Data under study Block Start
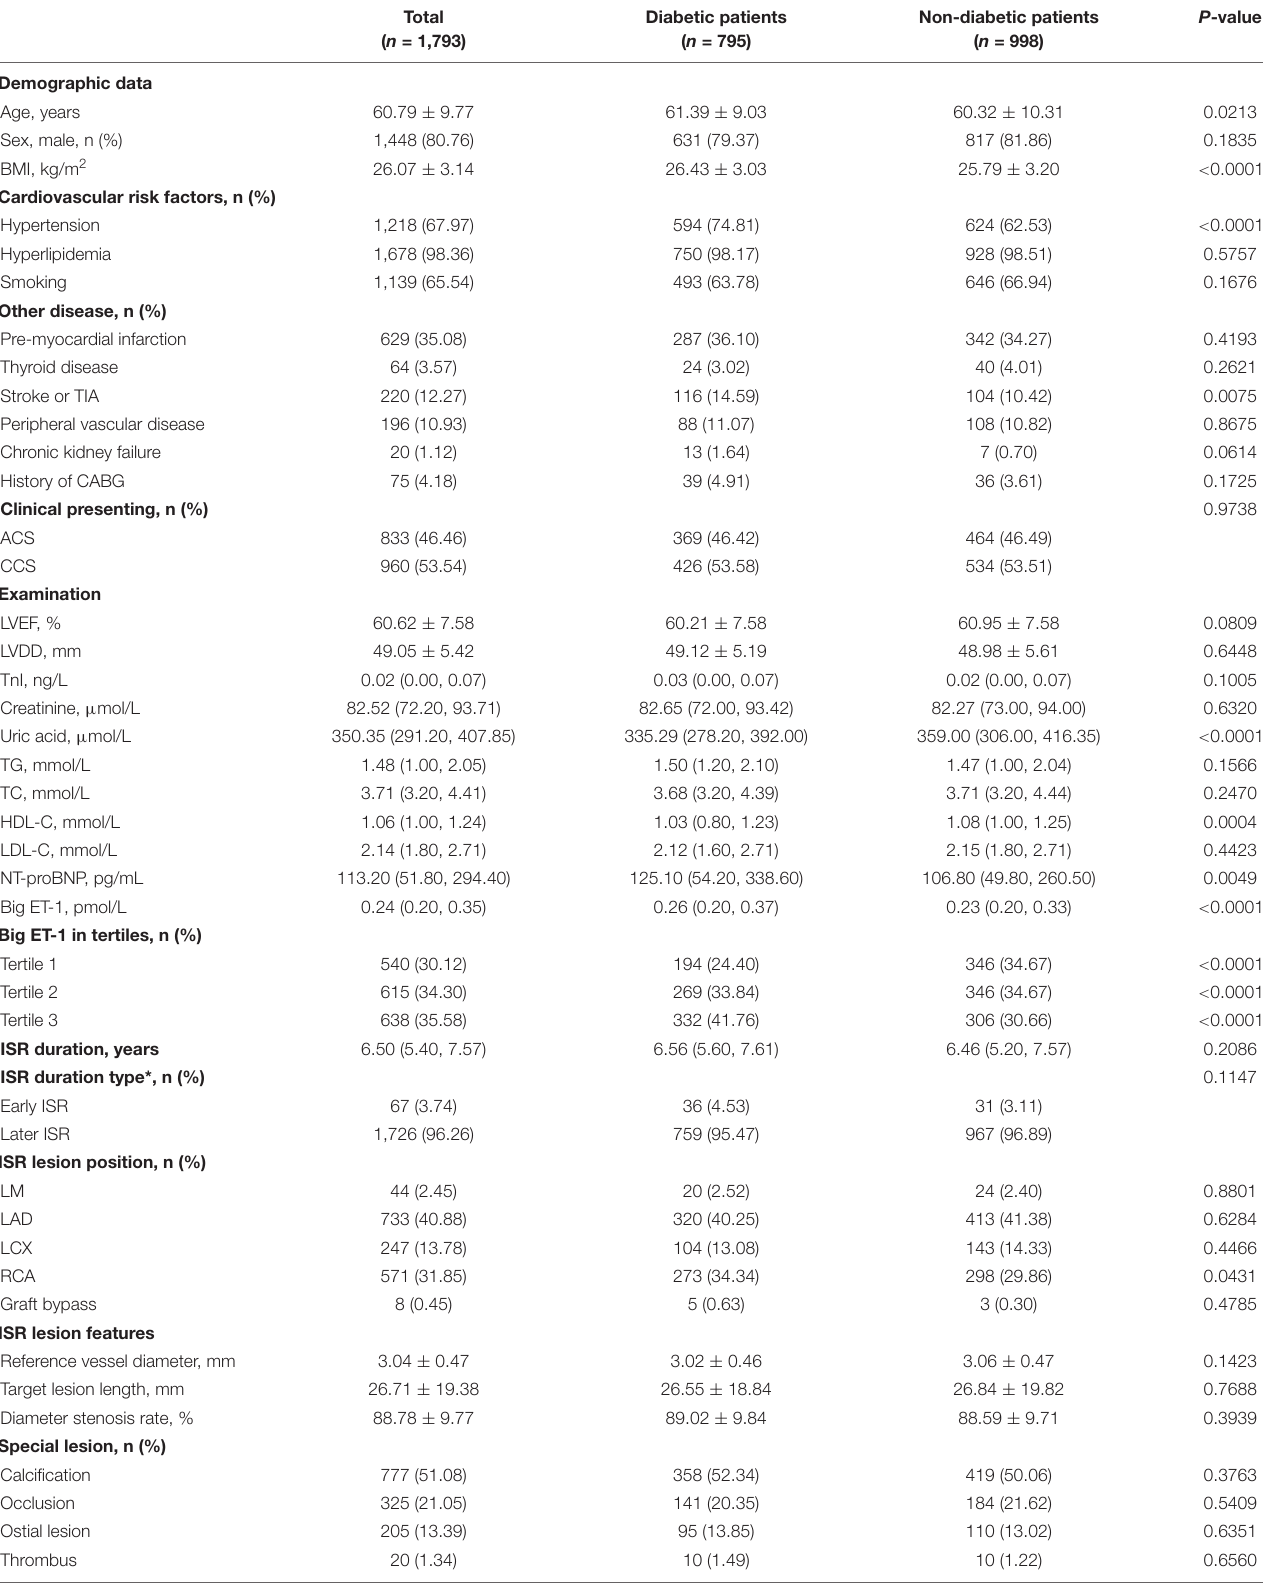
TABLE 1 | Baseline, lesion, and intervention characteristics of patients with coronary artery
Data under study Block End
Data under study Block Start
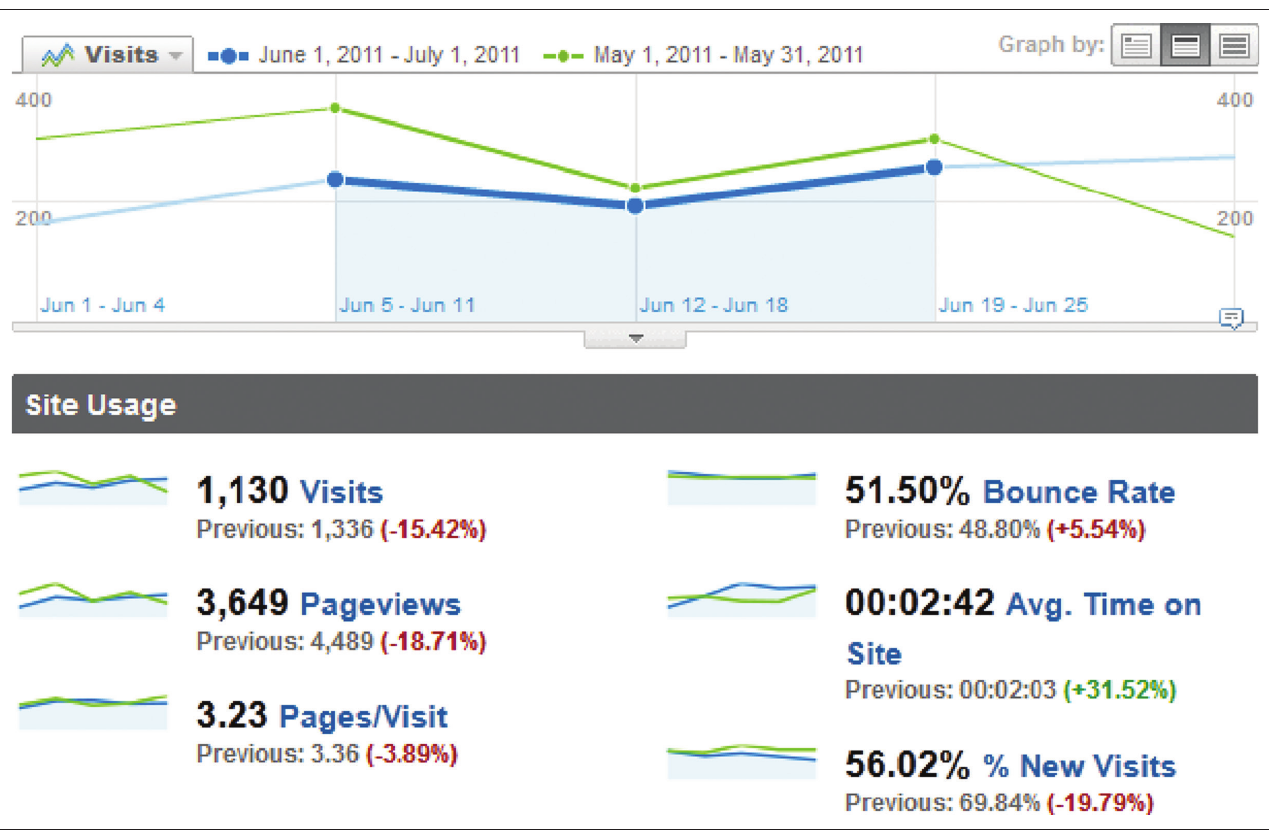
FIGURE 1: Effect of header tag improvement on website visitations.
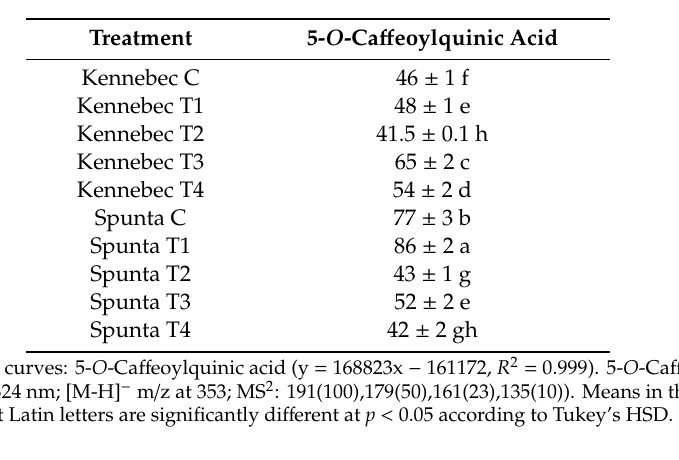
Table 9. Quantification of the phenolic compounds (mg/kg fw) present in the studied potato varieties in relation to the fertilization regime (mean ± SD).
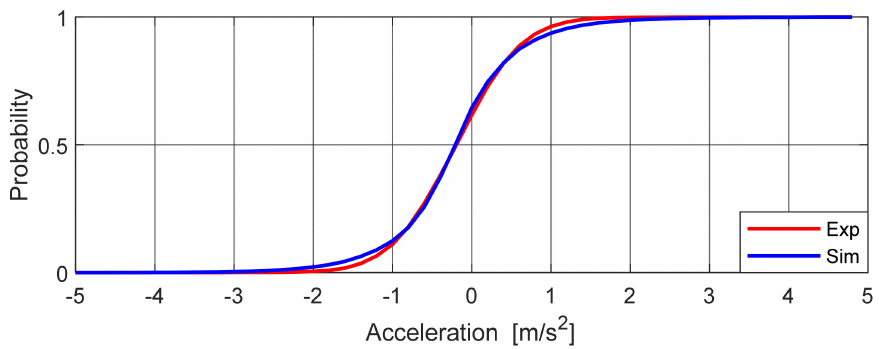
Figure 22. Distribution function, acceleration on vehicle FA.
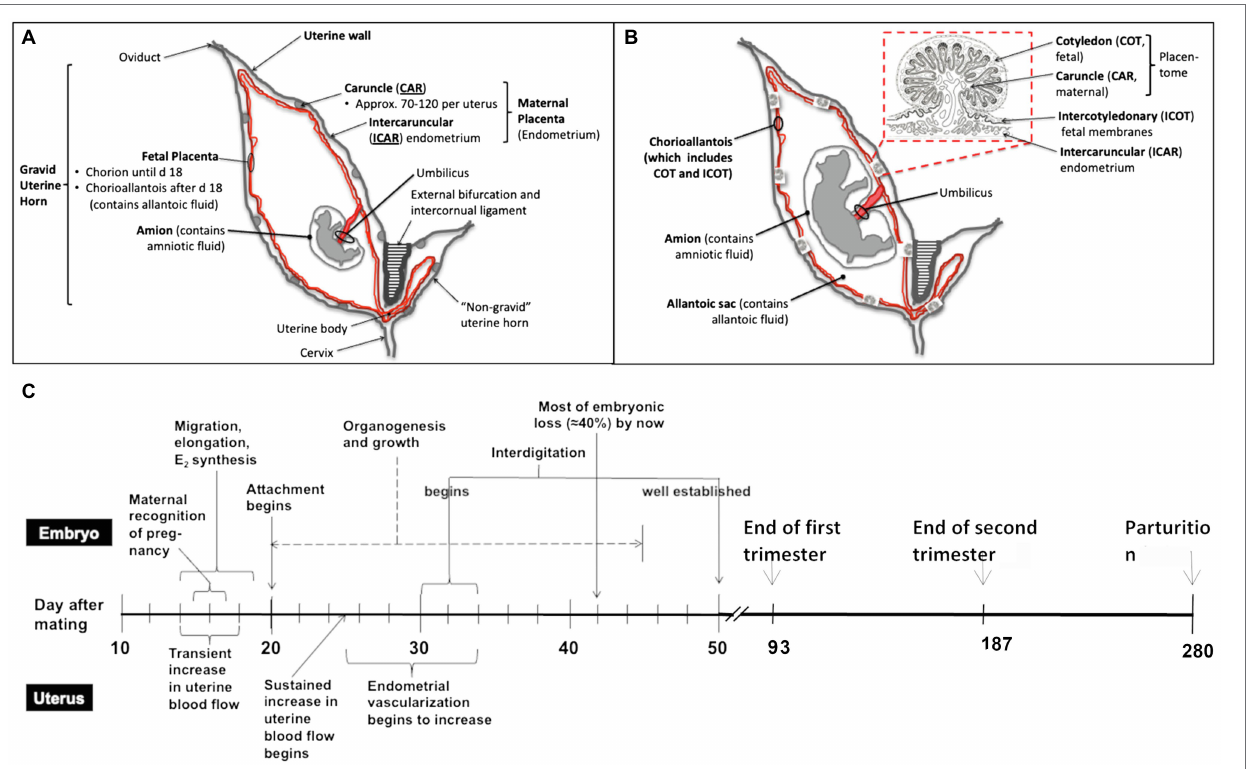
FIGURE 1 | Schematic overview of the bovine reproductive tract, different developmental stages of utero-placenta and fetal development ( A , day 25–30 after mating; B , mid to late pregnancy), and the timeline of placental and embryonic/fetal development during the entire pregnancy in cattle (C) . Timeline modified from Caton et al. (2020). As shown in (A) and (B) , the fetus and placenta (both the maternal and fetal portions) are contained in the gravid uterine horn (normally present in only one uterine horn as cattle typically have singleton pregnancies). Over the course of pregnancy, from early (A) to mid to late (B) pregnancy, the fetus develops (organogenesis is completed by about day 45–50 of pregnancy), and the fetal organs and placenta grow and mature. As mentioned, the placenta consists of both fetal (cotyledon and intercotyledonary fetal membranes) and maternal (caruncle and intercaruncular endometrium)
Data under study Block End
Data under study Block Start
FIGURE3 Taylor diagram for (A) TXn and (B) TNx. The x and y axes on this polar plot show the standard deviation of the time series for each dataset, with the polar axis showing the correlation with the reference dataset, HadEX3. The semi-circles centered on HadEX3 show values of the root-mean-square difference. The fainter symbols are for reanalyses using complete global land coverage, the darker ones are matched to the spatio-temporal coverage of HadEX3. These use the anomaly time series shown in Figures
Data under study Block End
→ What is expected
In the data above, start at the line holding "Table 9. Quantification" and stop after the line holding "Figure 22. Distribution"; write out those lines exactly, without pictures.

→ Solved exercise
Table 9. Quantification of the phenolic compounds (mg/kg fw) present in the studied potato varieties in relation to the fertilization regime (mean ± SD).
Figure 22. Distribution function, acceleration on vehicle FA.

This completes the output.